The Tylder Durden Explosive Sunrise
Have you ever thought of your writing as too clean, or too tame? Do you fear you live an uninteresting life and wish your writing had a little more blood and piss and nihilism and anarchy in it? Run anything you write through the TDES, and it’ll come out sounding like something Chuck Palahniuk, the modern godfather of grit, would pull out from his entrails. The TDES will reveal your subconscious discontent with the modern condition and all its consumerist tendencies, all the while making you sound cool to power-obsessed, 14-year-old boys everywhere. But be warned! The TDES doesn’t work for sequels, especially if that sequel happens to be Fight Club 2 in graphic novel form.
The Slam Poet
Maybe you’re not only a writer, but a performer, experimenting not just with the meanings and shapes of words but the sounds they make when spoken together.
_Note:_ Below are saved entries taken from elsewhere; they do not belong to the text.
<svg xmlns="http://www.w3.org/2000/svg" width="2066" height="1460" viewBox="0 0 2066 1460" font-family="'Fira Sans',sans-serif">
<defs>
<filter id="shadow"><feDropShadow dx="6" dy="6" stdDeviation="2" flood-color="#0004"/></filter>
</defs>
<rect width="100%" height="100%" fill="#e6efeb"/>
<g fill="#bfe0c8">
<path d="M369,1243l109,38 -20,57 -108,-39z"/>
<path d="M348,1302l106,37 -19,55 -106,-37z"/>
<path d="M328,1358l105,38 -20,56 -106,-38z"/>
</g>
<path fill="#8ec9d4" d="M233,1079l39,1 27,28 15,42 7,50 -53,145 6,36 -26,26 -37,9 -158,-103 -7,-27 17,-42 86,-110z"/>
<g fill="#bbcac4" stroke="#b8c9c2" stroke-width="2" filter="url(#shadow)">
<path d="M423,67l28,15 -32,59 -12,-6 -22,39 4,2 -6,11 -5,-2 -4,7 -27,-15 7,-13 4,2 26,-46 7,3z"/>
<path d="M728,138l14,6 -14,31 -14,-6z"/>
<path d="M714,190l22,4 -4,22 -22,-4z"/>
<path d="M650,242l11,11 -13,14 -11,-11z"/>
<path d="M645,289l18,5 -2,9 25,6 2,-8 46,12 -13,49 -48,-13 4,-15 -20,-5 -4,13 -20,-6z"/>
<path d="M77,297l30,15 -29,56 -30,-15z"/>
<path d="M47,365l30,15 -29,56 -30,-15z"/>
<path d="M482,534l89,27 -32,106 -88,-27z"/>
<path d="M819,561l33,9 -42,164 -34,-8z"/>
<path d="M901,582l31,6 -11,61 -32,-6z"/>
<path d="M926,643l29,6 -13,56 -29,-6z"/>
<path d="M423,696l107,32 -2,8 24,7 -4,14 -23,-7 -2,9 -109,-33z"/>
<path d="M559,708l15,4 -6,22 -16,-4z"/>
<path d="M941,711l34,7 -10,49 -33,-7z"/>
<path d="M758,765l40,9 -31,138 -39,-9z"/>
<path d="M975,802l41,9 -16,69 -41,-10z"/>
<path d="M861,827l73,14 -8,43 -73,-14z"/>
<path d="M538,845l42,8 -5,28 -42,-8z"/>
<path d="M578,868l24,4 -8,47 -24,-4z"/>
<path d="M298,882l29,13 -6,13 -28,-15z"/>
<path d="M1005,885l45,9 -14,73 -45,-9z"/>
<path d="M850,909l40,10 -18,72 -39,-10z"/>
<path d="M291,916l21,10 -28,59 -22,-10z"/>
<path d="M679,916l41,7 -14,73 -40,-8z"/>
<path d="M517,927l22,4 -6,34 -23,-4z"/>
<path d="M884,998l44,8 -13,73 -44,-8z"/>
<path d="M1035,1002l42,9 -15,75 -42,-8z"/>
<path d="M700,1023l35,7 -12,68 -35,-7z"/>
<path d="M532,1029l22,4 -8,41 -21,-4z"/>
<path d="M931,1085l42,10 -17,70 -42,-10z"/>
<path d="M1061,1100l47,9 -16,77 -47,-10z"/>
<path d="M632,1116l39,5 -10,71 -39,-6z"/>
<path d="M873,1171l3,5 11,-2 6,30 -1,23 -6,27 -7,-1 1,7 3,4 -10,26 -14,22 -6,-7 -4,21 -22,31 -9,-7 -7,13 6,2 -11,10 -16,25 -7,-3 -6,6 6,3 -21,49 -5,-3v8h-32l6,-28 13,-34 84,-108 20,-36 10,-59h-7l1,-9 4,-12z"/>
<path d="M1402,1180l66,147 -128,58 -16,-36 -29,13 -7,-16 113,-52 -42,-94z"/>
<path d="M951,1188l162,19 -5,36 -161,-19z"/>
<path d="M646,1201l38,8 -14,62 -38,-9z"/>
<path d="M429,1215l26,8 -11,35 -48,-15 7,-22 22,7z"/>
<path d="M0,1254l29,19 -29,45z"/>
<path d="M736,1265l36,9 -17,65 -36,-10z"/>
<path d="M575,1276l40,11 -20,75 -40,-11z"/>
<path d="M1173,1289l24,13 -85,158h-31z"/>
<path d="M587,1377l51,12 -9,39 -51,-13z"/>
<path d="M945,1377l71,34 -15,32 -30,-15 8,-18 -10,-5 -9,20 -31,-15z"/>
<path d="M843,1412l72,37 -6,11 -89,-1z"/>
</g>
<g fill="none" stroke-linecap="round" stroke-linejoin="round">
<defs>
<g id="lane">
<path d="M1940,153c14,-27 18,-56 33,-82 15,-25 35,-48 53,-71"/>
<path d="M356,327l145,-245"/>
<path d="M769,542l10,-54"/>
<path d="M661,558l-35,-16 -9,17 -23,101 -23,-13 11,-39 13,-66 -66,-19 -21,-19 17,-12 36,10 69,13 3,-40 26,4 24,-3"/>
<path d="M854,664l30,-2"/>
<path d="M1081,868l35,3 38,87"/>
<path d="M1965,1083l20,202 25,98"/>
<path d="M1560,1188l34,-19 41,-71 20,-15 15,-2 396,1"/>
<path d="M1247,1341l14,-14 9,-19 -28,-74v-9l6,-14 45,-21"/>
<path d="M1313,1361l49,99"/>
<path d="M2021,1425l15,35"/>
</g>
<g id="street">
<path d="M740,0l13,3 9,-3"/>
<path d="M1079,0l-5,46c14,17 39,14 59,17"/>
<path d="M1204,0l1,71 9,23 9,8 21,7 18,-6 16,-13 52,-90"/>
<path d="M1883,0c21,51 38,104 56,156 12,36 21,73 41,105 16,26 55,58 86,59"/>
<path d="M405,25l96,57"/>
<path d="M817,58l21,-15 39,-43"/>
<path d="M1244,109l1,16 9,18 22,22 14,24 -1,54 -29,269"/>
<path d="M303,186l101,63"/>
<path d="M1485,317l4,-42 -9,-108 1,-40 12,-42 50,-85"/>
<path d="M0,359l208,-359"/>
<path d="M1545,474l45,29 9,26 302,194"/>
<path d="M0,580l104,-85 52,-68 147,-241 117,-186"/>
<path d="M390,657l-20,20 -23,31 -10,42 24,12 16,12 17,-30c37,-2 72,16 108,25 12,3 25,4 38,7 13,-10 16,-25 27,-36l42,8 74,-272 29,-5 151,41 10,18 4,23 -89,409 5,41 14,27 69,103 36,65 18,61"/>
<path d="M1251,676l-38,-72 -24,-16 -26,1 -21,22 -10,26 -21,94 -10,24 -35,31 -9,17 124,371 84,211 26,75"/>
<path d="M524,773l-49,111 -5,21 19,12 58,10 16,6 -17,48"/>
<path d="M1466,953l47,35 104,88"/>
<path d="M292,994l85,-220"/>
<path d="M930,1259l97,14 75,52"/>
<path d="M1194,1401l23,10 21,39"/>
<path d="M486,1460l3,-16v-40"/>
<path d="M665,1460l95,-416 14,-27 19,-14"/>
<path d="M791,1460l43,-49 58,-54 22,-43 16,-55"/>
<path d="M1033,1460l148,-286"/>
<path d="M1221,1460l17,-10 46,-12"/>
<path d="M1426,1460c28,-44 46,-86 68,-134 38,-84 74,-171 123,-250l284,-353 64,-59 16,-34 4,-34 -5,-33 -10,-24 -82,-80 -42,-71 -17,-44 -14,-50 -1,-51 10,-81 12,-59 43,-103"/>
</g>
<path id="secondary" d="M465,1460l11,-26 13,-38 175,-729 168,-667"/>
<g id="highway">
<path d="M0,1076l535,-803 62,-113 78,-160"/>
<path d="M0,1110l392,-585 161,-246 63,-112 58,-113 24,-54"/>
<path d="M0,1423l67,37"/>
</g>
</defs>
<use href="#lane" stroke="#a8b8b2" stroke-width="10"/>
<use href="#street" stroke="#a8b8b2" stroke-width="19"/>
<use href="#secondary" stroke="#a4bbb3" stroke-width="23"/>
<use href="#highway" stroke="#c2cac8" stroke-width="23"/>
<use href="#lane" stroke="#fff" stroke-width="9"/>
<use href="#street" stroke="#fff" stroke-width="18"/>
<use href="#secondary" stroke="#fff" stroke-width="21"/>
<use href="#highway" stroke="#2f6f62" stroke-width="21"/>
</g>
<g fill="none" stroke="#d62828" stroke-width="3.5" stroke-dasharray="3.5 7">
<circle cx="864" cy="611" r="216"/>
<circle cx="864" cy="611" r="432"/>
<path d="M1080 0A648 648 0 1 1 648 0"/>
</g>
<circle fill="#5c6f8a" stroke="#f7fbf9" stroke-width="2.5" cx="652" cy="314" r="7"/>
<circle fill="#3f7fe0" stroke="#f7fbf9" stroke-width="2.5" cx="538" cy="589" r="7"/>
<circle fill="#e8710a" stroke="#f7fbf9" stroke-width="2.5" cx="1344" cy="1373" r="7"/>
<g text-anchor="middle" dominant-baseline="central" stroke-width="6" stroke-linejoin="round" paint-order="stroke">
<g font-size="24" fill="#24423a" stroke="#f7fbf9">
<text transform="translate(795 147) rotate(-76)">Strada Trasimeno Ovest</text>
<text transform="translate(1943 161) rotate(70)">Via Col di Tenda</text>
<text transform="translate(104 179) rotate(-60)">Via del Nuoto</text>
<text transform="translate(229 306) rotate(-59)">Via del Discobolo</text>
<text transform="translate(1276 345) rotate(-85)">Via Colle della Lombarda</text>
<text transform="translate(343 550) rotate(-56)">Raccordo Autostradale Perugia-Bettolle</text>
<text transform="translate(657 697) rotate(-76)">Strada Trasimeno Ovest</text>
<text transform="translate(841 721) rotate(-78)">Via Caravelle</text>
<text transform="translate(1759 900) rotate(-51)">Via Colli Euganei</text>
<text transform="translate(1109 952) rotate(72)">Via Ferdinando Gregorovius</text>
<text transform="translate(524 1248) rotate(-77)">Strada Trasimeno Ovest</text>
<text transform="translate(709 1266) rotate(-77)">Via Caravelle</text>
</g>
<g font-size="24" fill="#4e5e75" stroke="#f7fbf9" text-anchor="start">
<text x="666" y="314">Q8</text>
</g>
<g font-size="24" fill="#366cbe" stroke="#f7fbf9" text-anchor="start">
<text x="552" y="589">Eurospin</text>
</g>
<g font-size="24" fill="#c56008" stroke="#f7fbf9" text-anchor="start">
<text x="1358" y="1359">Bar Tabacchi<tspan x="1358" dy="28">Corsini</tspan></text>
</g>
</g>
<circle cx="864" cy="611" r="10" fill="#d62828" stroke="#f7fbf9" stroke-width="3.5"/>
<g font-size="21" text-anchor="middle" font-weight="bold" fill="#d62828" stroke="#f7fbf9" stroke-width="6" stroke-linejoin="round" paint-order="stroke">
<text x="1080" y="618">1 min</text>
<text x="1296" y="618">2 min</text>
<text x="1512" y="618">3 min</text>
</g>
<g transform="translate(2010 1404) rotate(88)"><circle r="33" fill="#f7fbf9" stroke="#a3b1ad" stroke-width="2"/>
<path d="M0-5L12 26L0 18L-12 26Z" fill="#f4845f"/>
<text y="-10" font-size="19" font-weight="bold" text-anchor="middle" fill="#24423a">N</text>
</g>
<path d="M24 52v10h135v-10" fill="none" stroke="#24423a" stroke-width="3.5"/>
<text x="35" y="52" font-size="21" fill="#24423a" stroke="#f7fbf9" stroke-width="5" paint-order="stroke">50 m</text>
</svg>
The Slam Poet will automatically specify which parts of your writing require YELLING, WAVING your HANDS a LOT, and even give you a specific point of view on things (!!!), whether it’s about race, gender, even the experience of multicultural displacement! But not love. You’ll always get a general, cookie-cutter view on love from The Slam Poet. This filter will also tell you to follow a certain formula of intonation, because nine out of 10 slam poets, what with their abrupt stops and random injections of rap, sound more or less the same. But that’s cool. At least you’re accessible!
X-Pro 1Q84
Your sadness is not like anyone else’s sadness. It’s a super duper special sadness — so special in fact that your sorrow makes weird, paranormal, supernatural stuff happen. Put anything you write through the X-Pro 1Q84, and, like Haruki Murakami, you too can converse with talking cats, conspire with sketchy sheep-men, and contemplate how depressing it is to watch the fossil of a whale penis hanging from a museum ceiling. Every diary entry becomes the basis of a potential horror flick. Your girlfriend broke up with you? Fish fell from the sky! Your cat went missing? The ghost of a government agent appears before you in a dream! The X-Pro 1Q84 is best enjoyed after a swim, eating spaghetti al dente, or thinking about that mysterious girl you like at the bottom of a deep, dark well.
The Matt Berninger
The Matt Berninger will just completely erase everything you write and replace it with lyrics by The National. “But wait, I was looking for ways to improve my writing, not erase—” SHUT UP, MAN. You don’t know what you’re talking about. Only Matt Berninger knows. Remember: Everything you love is lost in drawers. See also: the Imogen Heap, Ben Gibbard and Laura Marling extension packs.
The Unforgettifier
One of the incredible things about writing — or any art form, generally — is its inherent sense of transience. Every story and poem you will ever write, no matter if it’s commercially successful and critically acclaimed, will become fading memories, mere wisps of what once were sleepless nights spent by you toiling over and articulating every single thought. The Unforgettifier kind of changes all that. This filter will make sure that anything you write will be remembered verbatim by your readers. Every word, every punctuation mark, every paragraph break, every typo, remembered perfectly. The cool thing about The Unforgettifier is that it will make your writing better by reminding you that the stakes are higher, and that they’ve always been high, and that your words and thoughts will cling like germs to the wrinkles of a stranger’s brain, influencing their actions, rippling through history, until the universe ends by collapsing under the weight of its own gravity. Or until the human race destroys itself through war. Whichever comes first.